In 2007, Vivian was diagnosed with ovarian cancer and after surgery and radiation, she completed two years of chemotherapy. At first, McCaughan says she worried more about how her husband Jim would handle her cancer since his first wife — the mother of his three children — died with cancer. She says she's grateful that tiredness is the main side effect from the treatment, but she continues to work her busy schedule.

"I lost my hair and wear a wig now, but no big deal," she admits.

Missions is what McCaughan was made for. She says it's in her DNA. After all, her father was a pastor widely known in Missouri for his missions heart.

Before receiving her call to missions at 13, as a young girl, McCaughan traveled the highways and back roads of Missouri — much like she does now — only then she accompanied her father when he served on the state's missions staff and as a church pastor.

Routinely, McCaughan makes the drive from Lebanon to Springfield to visit Bolivar Road Apartments. There, she meets with Winston Barnett, pastor and executive director of Lifebuilders Ministry, which in 2008 began an outreach program in the ninety-unit complex largely populated by single mothers and children.
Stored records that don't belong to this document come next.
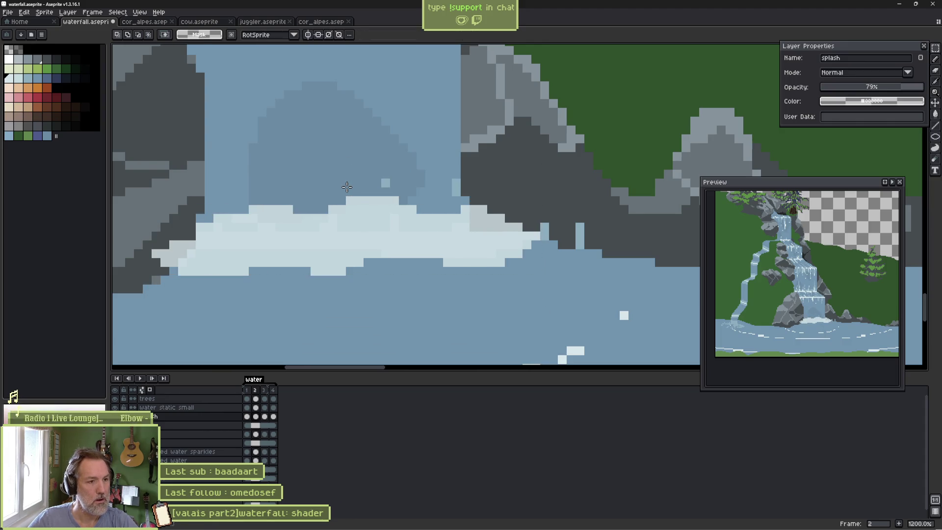
key("Right")
key("ctrl+shift+d")
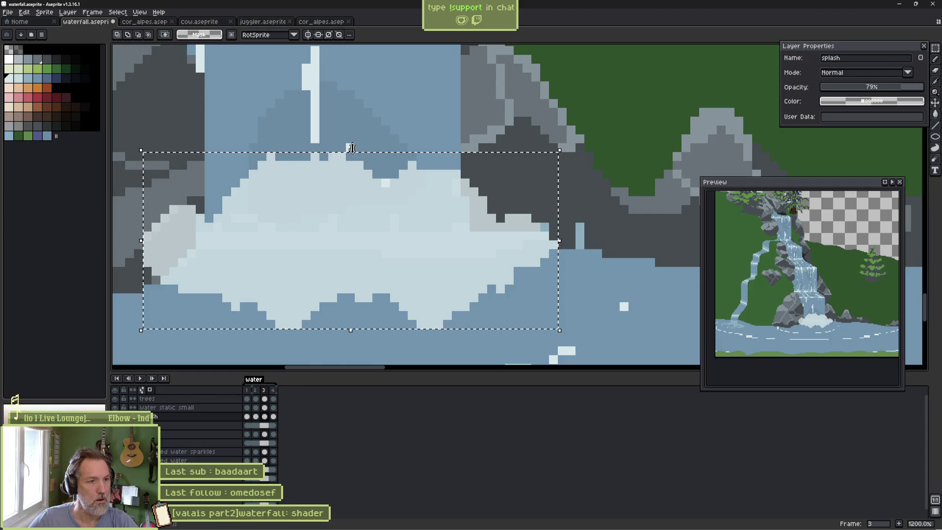
left_click(358, 160)
left_click_drag(358, 160, 357, 197)
key("Return")
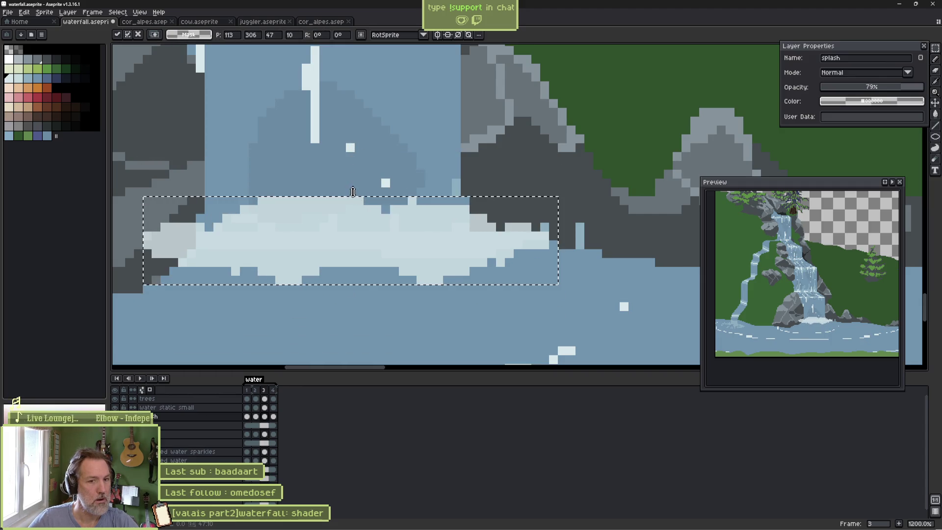
key("Right")
key("Right")
key("b")
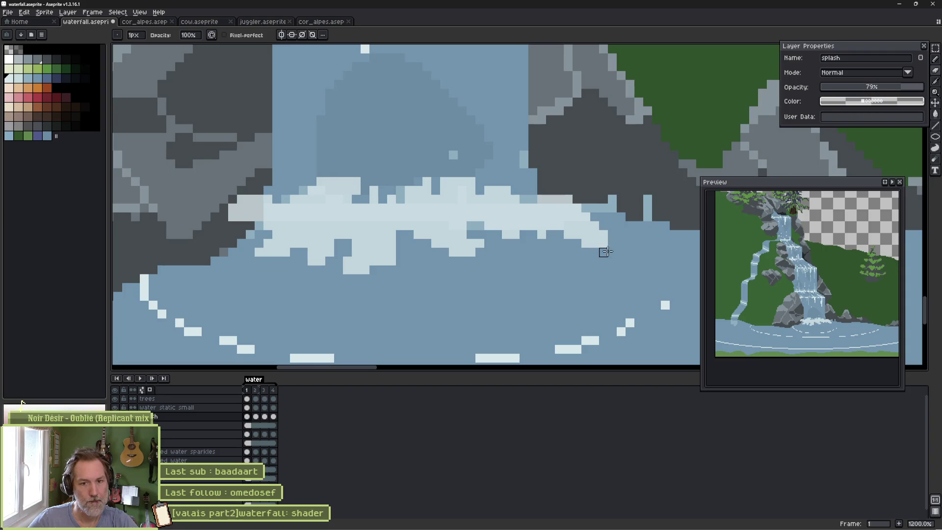
Paint over the light splash pixels on frame 1 with the water colour.
mouse_move(363, 272)
left_mouse_down()
mouse_move(385, 244)
mouse_move(362, 259)
left_mouse_up()
left_click_drag(432, 246, 444, 252)
left_click_drag(316, 236, 259, 272)
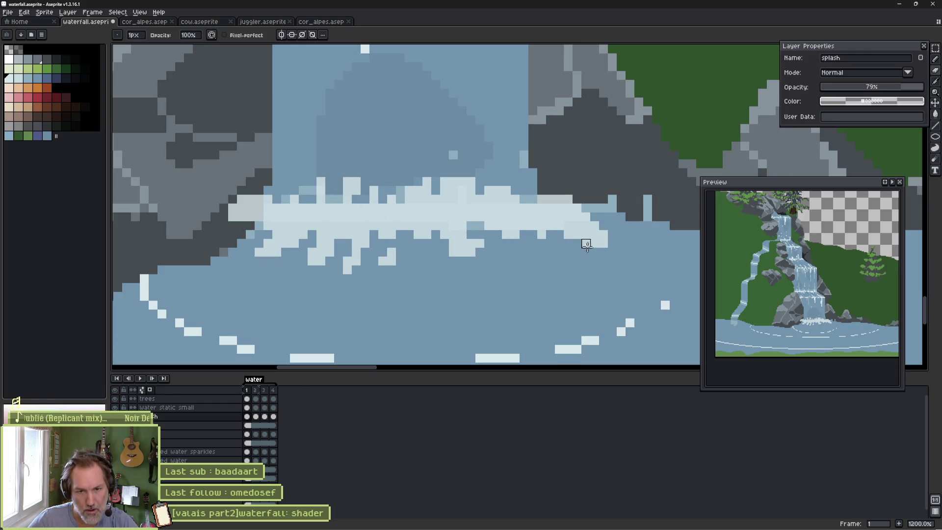
Draw three 1px spray streaks: one vertical in the splash, diagonals on each rock.
key("b")
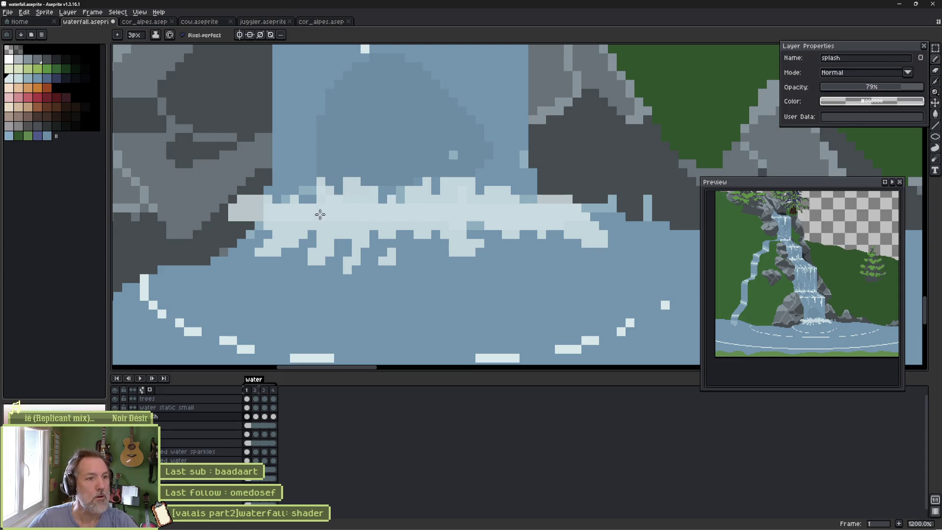
key("minus")
key("minus")
left_click_drag(461, 177, 461, 155)
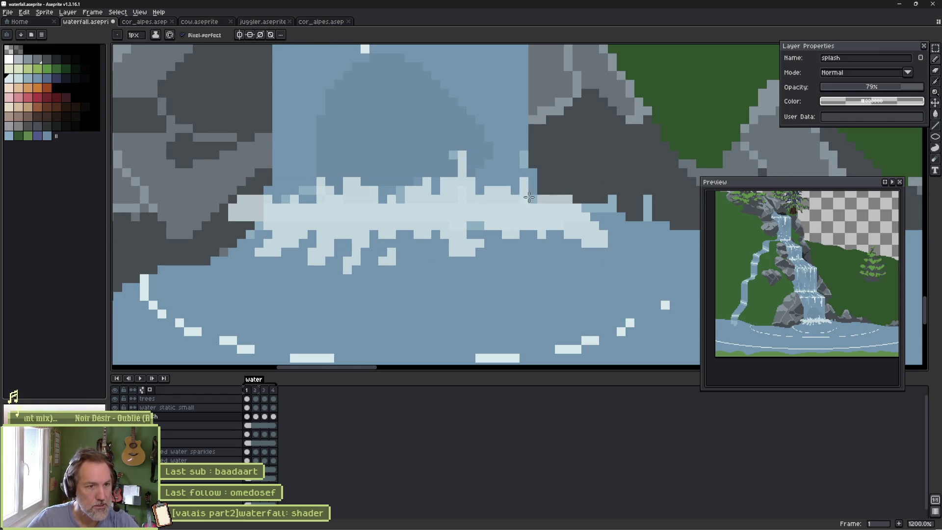
left_click_drag(545, 182, 555, 162)
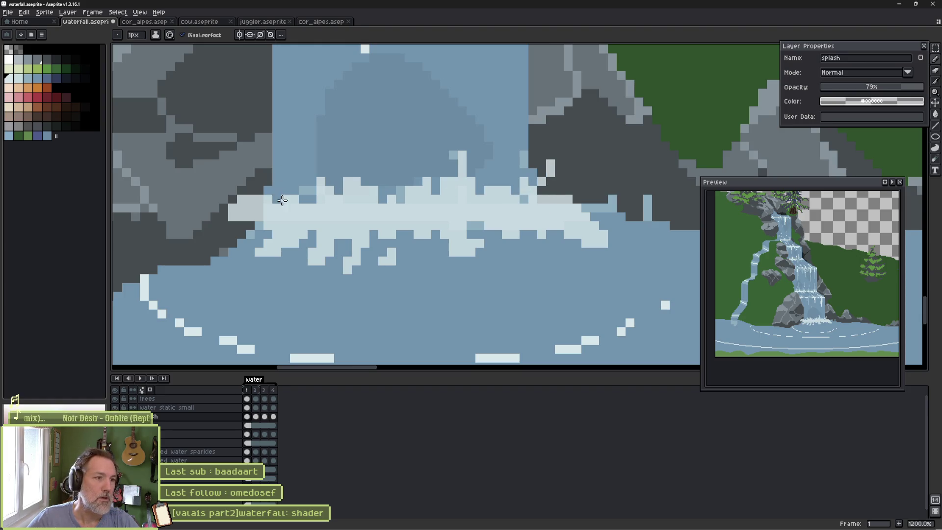
left_click_drag(278, 195, 258, 162)
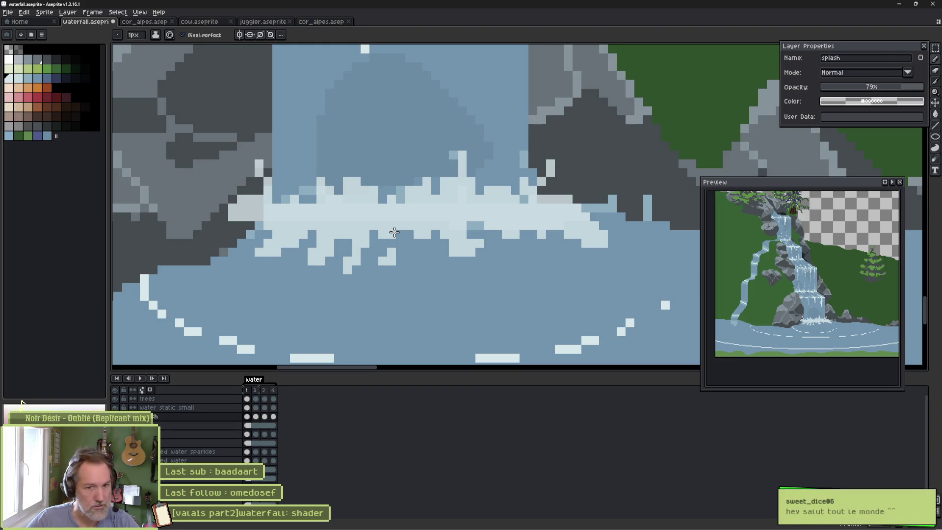
Erase stray splash pixels left and right of the waterfall.
key("e")
left_click_drag(241, 199, 224, 216)
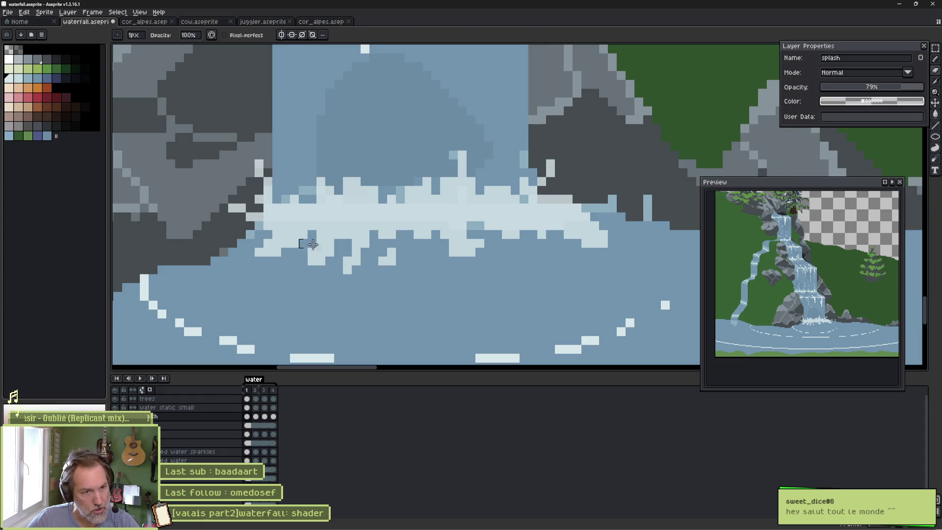
mouse_move(577, 216)
left_mouse_down()
mouse_move(549, 206)
mouse_move(604, 236)
mouse_move(574, 240)
mouse_move(578, 227)
mouse_move(614, 236)
left_mouse_up()
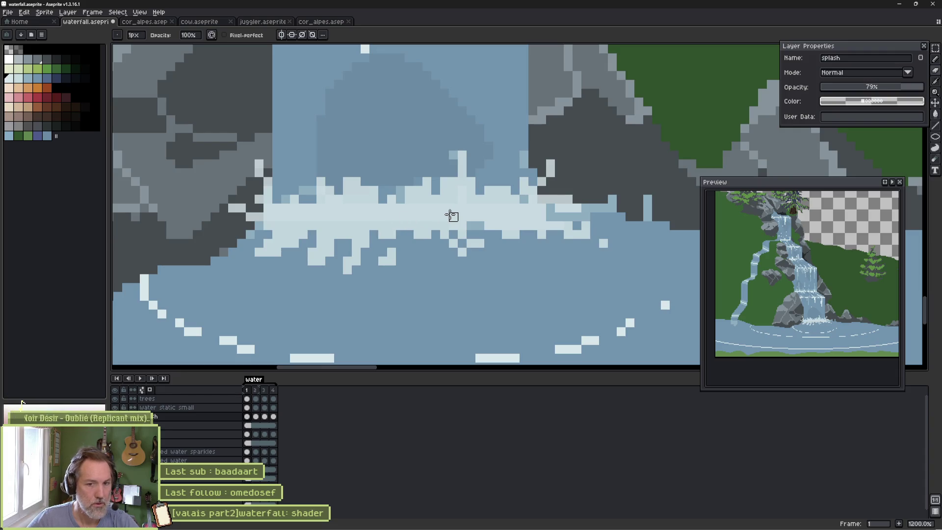
Compare frames 1 and 2, then select the splash cels on frames 2–4.
key("Right")
key("Left")
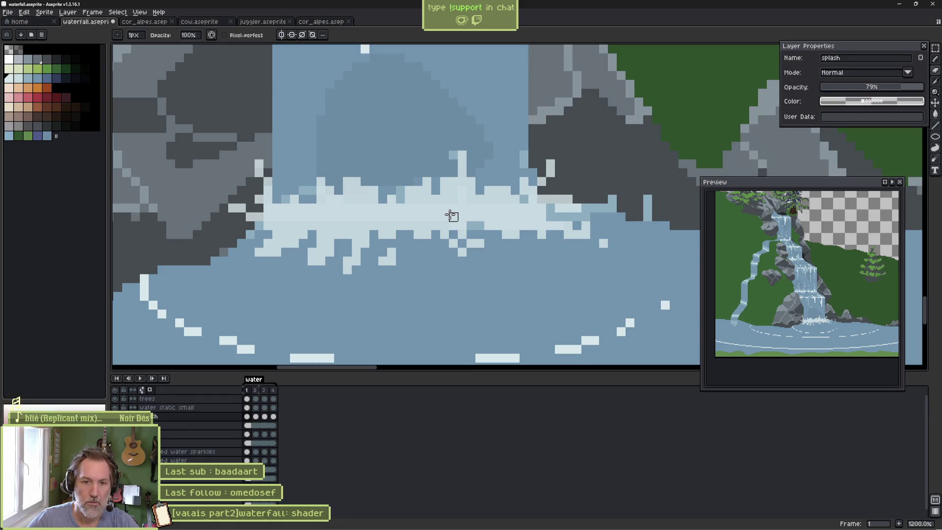
key("Right")
key("Left")
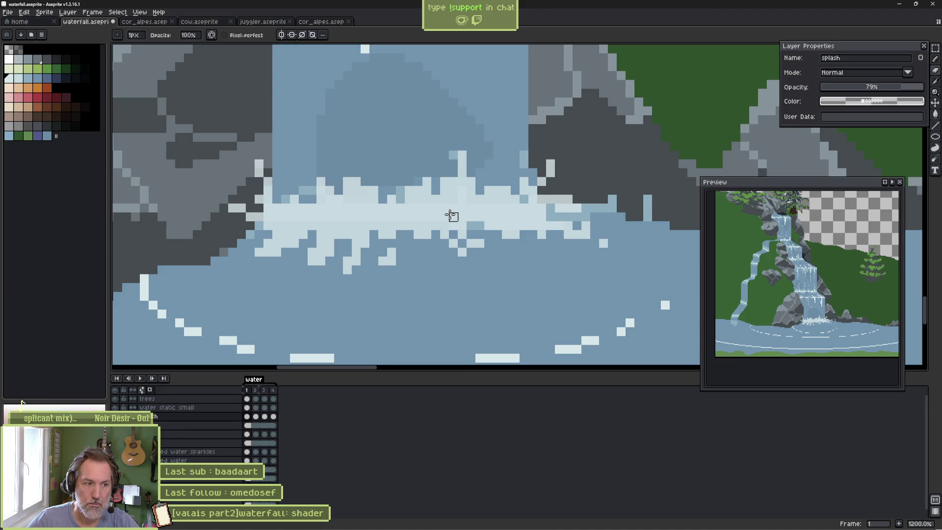
left_click_drag(255, 416, 273, 416)
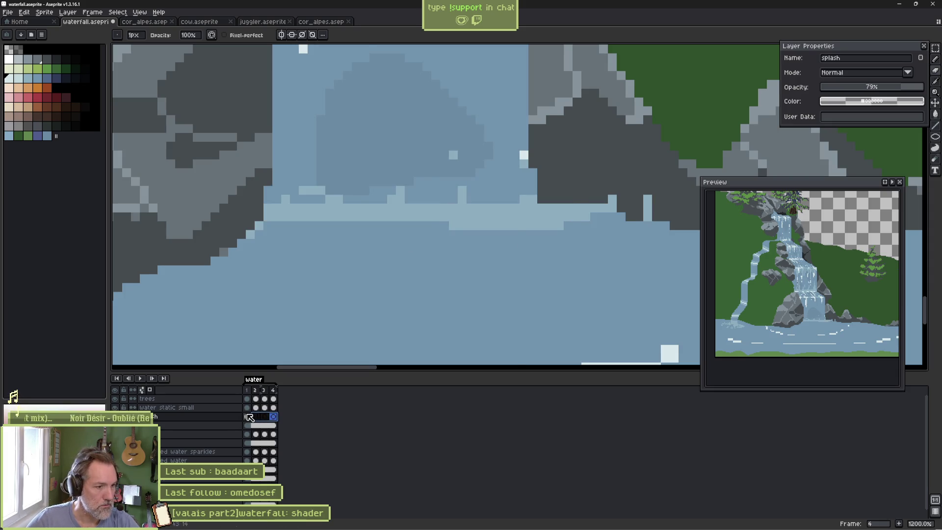
left_click(255, 417)
Isolate the splash layer with frame 1 as a guide and redraw frame 2's foam.
key("ctrl+shift+h")
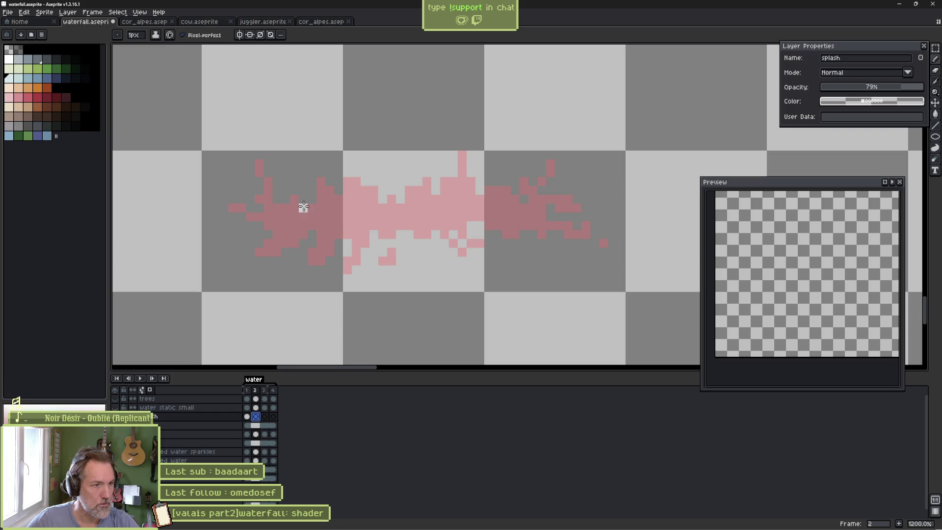
mouse_move(314, 210)
left_mouse_down()
mouse_move(300, 192)
mouse_move(321, 198)
mouse_move(364, 187)
mouse_move(382, 167)
mouse_move(414, 194)
mouse_move(569, 189)
mouse_move(538, 197)
mouse_move(550, 226)
mouse_move(506, 218)
mouse_move(510, 231)
mouse_move(466, 225)
mouse_move(310, 270)
mouse_move(311, 225)
mouse_move(273, 278)
mouse_move(255, 238)
mouse_move(295, 216)
mouse_move(284, 233)
mouse_move(437, 216)
mouse_move(525, 220)
left_mouse_up()
key("plus")
key("plus")
left_click_drag(423, 220, 295, 232)
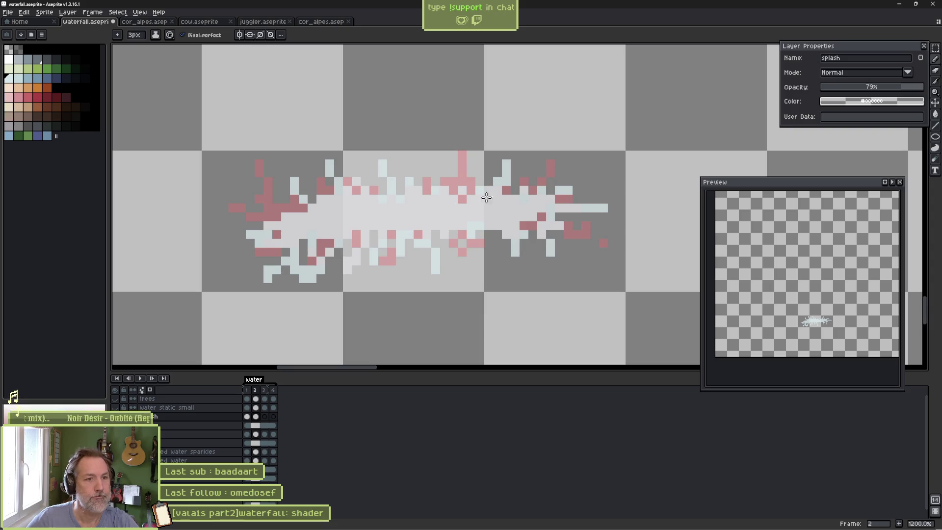
mouse_move(480, 221)
left_mouse_down()
mouse_move(383, 238)
mouse_move(364, 225)
mouse_move(373, 250)
left_mouse_up()
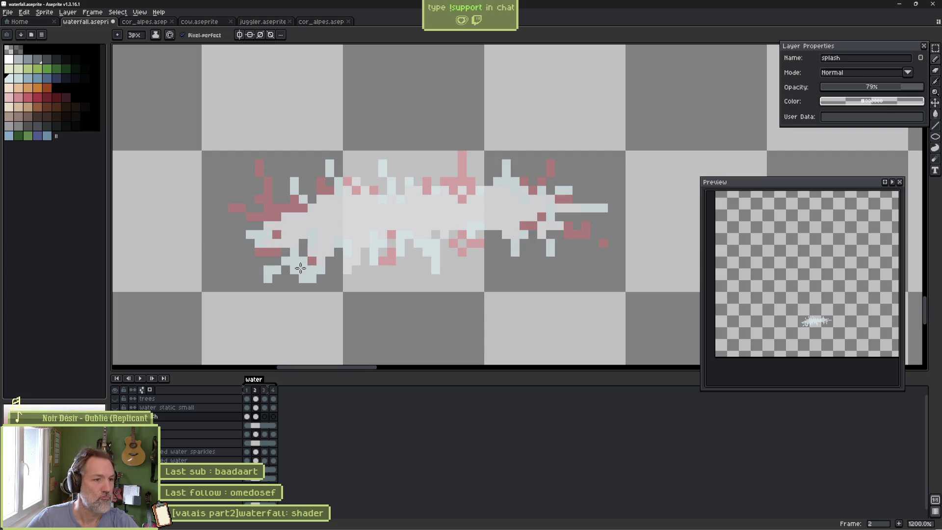
key("e")
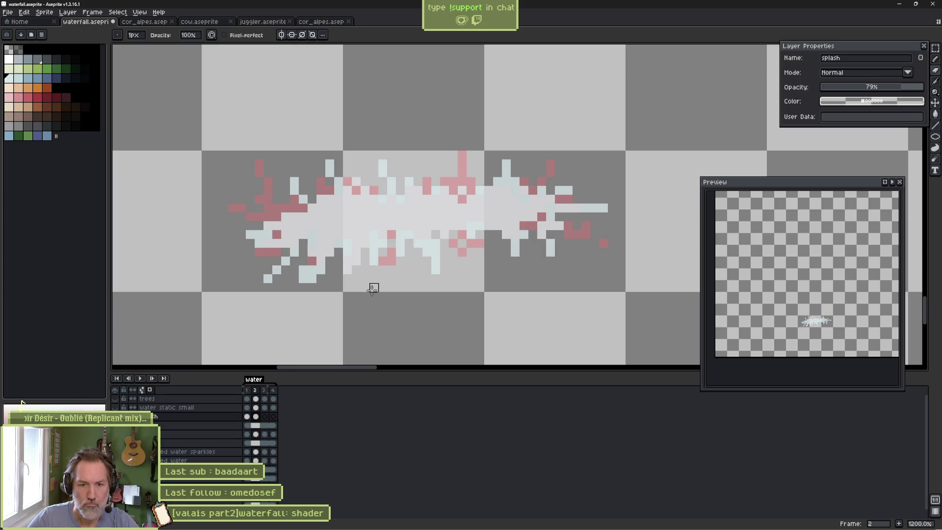
Paint frame 3's foam band over the guide with a thin spray streak and droplets.
key("period")
key("b")
mouse_move(441, 192)
left_mouse_down()
mouse_move(483, 203)
mouse_move(443, 225)
mouse_move(273, 222)
mouse_move(345, 212)
mouse_move(569, 214)
left_mouse_up()
key("minus")
key("minus")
Serving with volunteers from four local churches from the Greene County Baptist Association, the ministry runs a weekly Bible study for adults and children, averaging about thirty in attendance.

Like McCaughan, Barnett hopes that more churches will see multihousing communities as their mission field.

Letting people know she cares is important to McCaughan. "We have to earn the right to share Christ," she says.

On a recent visit to a local restaurant McCaughan frequents with her husband, a waitress stopped by her table to tell her she was excited about the upcoming Sunday's church service at her complex. After not having a church home for quite some time, the waitress planned to visit and consider joining the church.

The waitress then told McCaughan how she had always appreciated the couple's encouragement and friendliness over the years, and thanked her for the notes and pamphlets they usually left behind with their tip.

One business card they left simply said, "Introducing Jesus to you is the best way I know to say thank you."